Information given:
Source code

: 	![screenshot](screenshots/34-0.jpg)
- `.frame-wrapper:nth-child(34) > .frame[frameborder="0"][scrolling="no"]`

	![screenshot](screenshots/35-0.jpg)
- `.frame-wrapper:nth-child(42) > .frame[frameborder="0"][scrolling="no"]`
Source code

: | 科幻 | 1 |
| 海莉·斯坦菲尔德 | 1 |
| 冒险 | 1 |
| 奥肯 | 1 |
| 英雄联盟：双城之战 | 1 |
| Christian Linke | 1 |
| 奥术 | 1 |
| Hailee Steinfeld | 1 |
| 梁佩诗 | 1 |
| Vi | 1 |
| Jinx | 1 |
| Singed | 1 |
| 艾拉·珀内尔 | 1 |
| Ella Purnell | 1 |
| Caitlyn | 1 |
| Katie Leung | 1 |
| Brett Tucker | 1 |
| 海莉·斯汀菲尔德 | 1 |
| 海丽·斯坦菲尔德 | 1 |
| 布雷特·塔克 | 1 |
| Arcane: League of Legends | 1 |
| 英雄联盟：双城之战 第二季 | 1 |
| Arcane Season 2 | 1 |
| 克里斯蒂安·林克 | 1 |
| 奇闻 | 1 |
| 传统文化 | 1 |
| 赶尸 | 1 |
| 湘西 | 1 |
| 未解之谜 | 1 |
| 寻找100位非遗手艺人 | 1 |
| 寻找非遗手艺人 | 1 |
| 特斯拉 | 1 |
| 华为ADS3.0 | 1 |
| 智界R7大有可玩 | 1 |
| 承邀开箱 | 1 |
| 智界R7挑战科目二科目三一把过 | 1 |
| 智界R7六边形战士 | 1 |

Directive: Can you reproduce all the items above, swapping every "frame-wrapper" for "frame-container" and leaving everything else unchanged?

Problem solution:
Source code

: 	![screenshot](screenshots/34-0.jpg)
- `.frame-container:nth-child(34) > .frame[frameborder="0"][scrolling="no"]`

	![screenshot](screenshots/35-0.jpg)
- `.frame-container:nth-child(42) > .frame[frameborder="0"][scrolling="no"]`
Source code

: | 科幻 | 1 |
| 海莉·斯坦菲尔德 | 1 |
| 冒险 | 1 |
| 奥肯 | 1 |
| 英雄联盟：双城之战 | 1 |
| Christian Linke | 1 |
| 奥术 | 1 |
| Hailee Steinfeld | 1 |
| 梁佩诗 | 1 |
| Vi | 1 |
| Jinx | 1 |
| Singed | 1 |
| 艾拉·珀内尔 | 1 |
| Ella Purnell | 1 |
| Caitlyn | 1 |
| Katie Leung | 1 |
| Brett Tucker | 1 |
| 海莉·斯汀菲尔德 | 1 |
| 海丽·斯坦菲尔德 | 1 |
| 布雷特·塔克 | 1 |
| Arcane: League of Legends | 1 |
| 英雄联盟：双城之战 第二季 | 1 |
| Arcane Season 2 | 1 |
| 克里斯蒂安·林克 | 1 |
| 奇闻 | 1 |
| 传统文化 | 1 |
| 赶尸 | 1 |
| 湘西 | 1 |
| 未解之谜 | 1 |
| 寻找100位非遗手艺人 | 1 |
| 寻找非遗手艺人 | 1 |
| 特斯拉 | 1 |
| 华为ADS3.0 | 1 |
| 智界R7大有可玩 | 1 |
| 承邀开箱 | 1 |
| 智界R7挑战科目二科目三一把过 | 1 |
| 智界R7六边形战士 | 1 |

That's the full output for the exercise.